The Corporate Dimension 😠
One show the article highlights as getting closer to current anxieties is "Alien: Earth," which apparently depicts a future where corporations have replaced democratic governance. The article notes that the show's portrayal of "internecine battles between callous, self-involved plutocrats" doesn't feel far from our current situation.
This corporate angle is crucial to the ethics of AI in creative fields. The technology itself isn't inherently good or bad, but the way it's being deployed often serves corporate interests over worker interests. The article mentions that some AI firms predict eliminating half of all entry-level jobs by 2030, while top researchers command nine-figure salaries.
For someone learning ML while also working in a creative field, this creates real tension. The technology is intellectually fascinating. The potential applications are genuinely interesting. But the actual implementation often seems designed to concentrate power and wealth rather than to help working artists.
Beyond Good and Bad 😇👿
This is why I think the tendency toward negative portrayals in Hollywood is worth examining, even if it's not inherently wrong. The real ethical questions aren't "is AI good or bad?" They're more like:
How do we ensure that artists maintain ownership over their work and likeness?
What happens to consent when AI can generate convincing imitations of real people?
How do we balance technological efficiency with the value of human labor?
What makes live performance meaningful in an age of perfect simulation?
Who gets to decide how this technology is used, and who benefits from those decisions?
These questions don't have clear answers, and they probably shouldn't be portrayed as having clear answers. The article suggests that shows like "Black Mirror" have lost their edge partly because they've moved away from exploring these ambiguities.
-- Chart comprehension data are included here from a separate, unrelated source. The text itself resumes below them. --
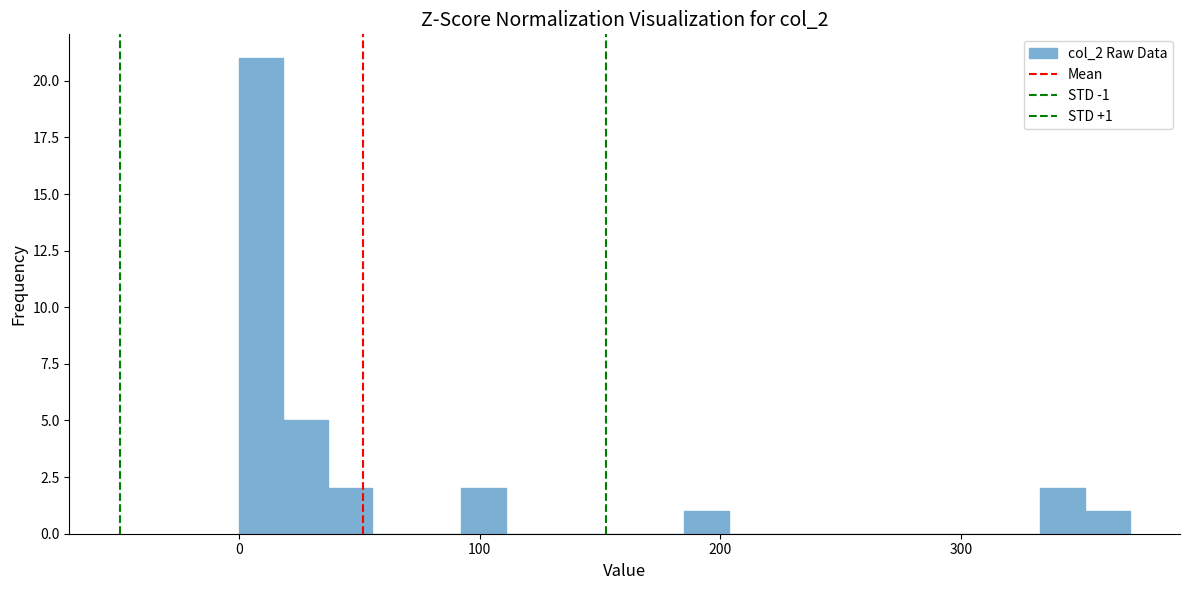

Around what value on the x-axis is the tallest bar? Give the approximate position of its centre, as read against the axis.

10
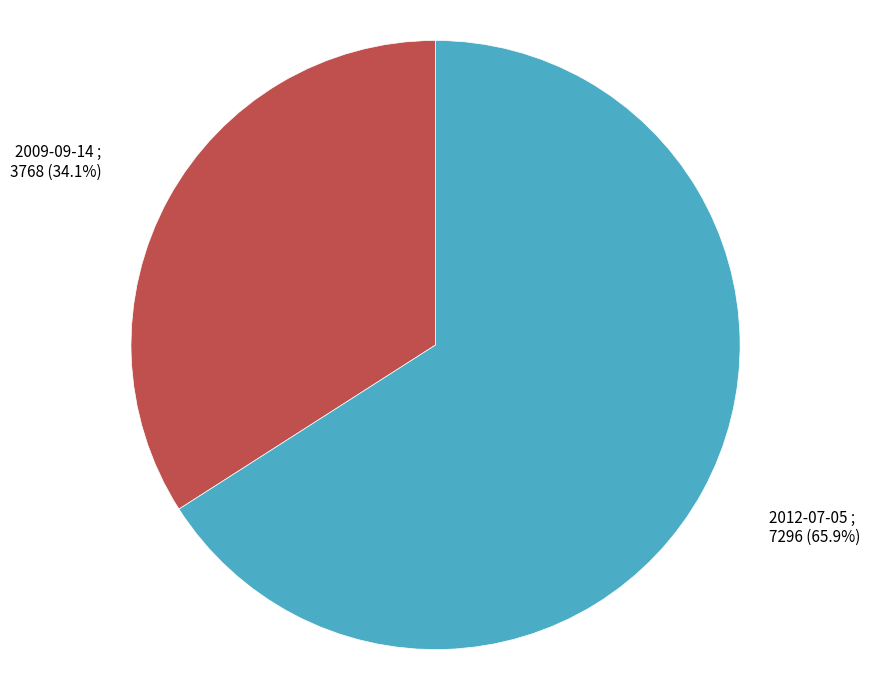

To the nearest percent, what is the difference between the largest and smallest slice percentages?

32%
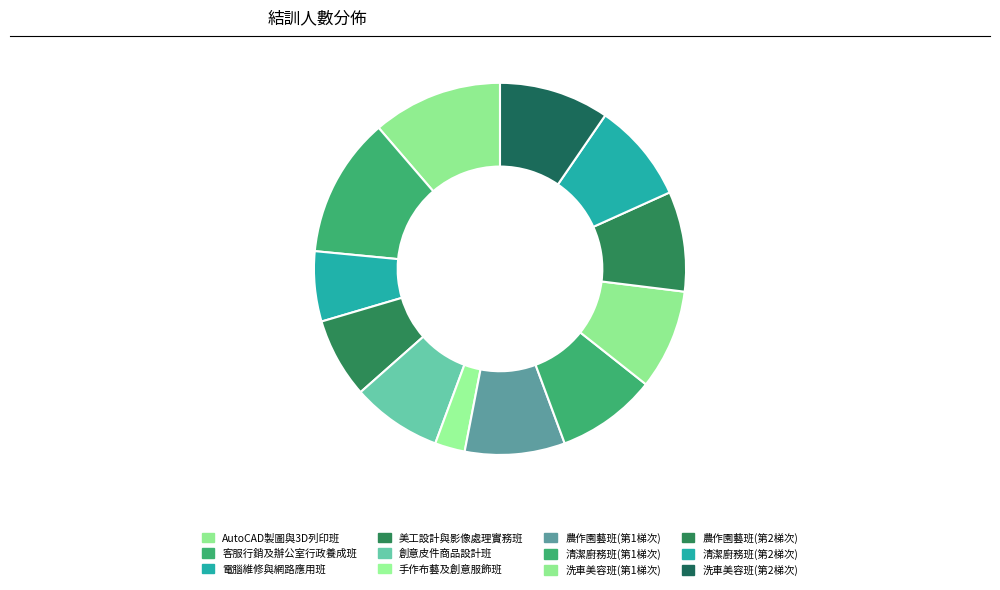

What percentage is the 美工設計與影像處理實務班 slice, to the nearest percent?

7%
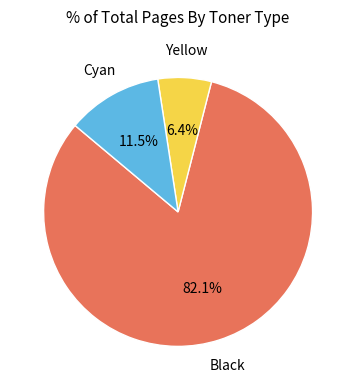

Is there a majority slice in this chart?

Yes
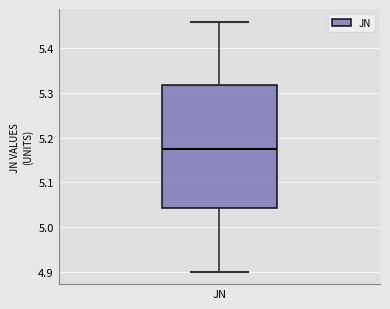

Read this box plot against the y-axis: the position of the median line, the range covered by the box, and the ends of both whiskers. The values are not printed on the chart, so give them approximately, as read against the axis.

median 5.18, box 5.04 to 5.32, whiskers 4.90 to 5.46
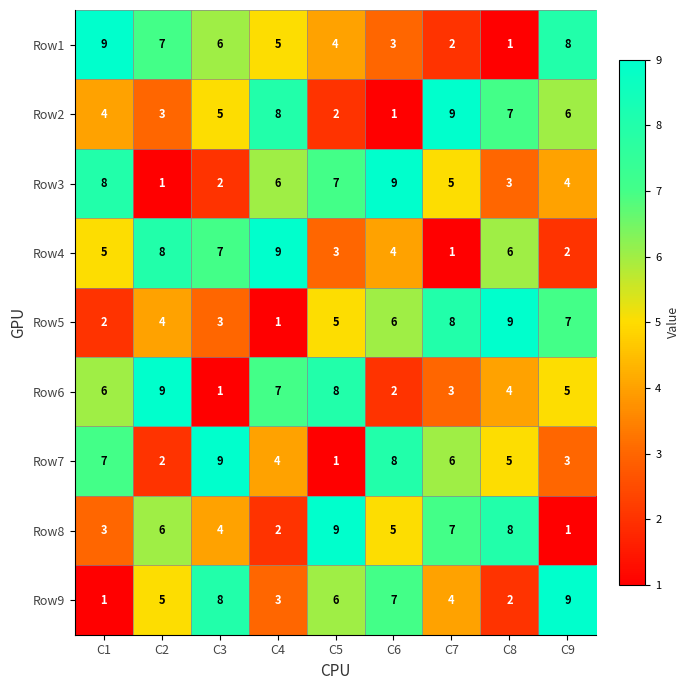

Rank the series at C2 from highest to lowest value.

Row6, Row4, Row1, Row8, Row9, Row5, Row2, Row7, Row3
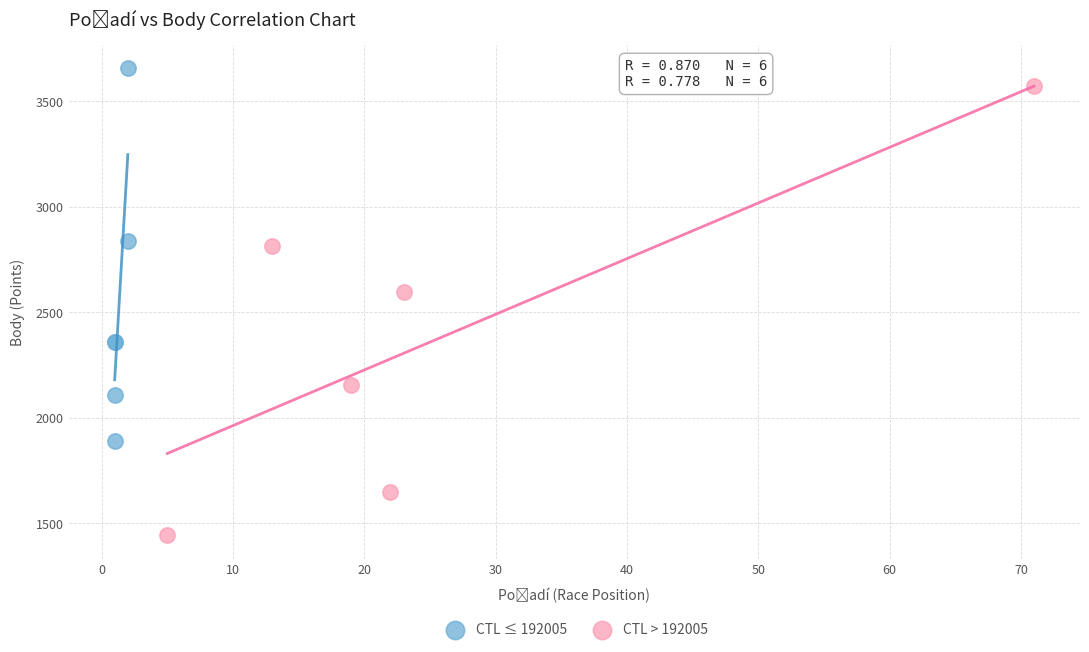

What are all the series names shown in the legend?

CTL ≤ 192005, CTL > 192005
Reality Outpacing Fiction 🫥
What struck me most about the article is the observation that reality has become stranger than most TV writers dare to imagine. The article mentions chatbots affecting people's mental health and AI-generated content making it harder to trust what we see and hear. These aren't future scenarios. They're happening now.
As someone studying how these systems work, I know that current AI is "the worst the technology will ever be." It will keep improving. And as someone in theater, I know that once audiences lose the ability to trust their own perception, something fundamental changes about how we experience art and truth. I also know as a student surrounded by people who hate and love AI, this content is everywhere.
This doesn't mean AI is bad. It means we need better frameworks for thinking about it than simple good-versus-evil narratives. We need to grapple with the messy reality that the same technology can enable new forms of creativity while threatening existing creative workers. That it can democratize access to certain tools while concentrating power in the hands of a few large companies.
What We Actually Need 🤗
The article argues that Hollywood needs to "confront and compete with" the reality of AI if it wants to help make sense of what's coming. I think that's right, but I'd add that we need portrayals that embrace ethical complexity rather than defaulting to either techno-utopianism or dystopia.
We need stories that show people genuinely wrestling with these questions. Not villains trying to replace all humans with robots, and not heroes stopping AI from taking over the world. Just people trying to figure out how to use powerful tools responsibly, how to protect their livelihoods and dignity, how to maintain what's meaningful about human creativity in a changing landscape.
As someone positioned between the technical and artistic sides of this conversation, I see how much nuance gets lost when we reduce AI to a threat or a savior. The ethical questions are harder and more interesting than that.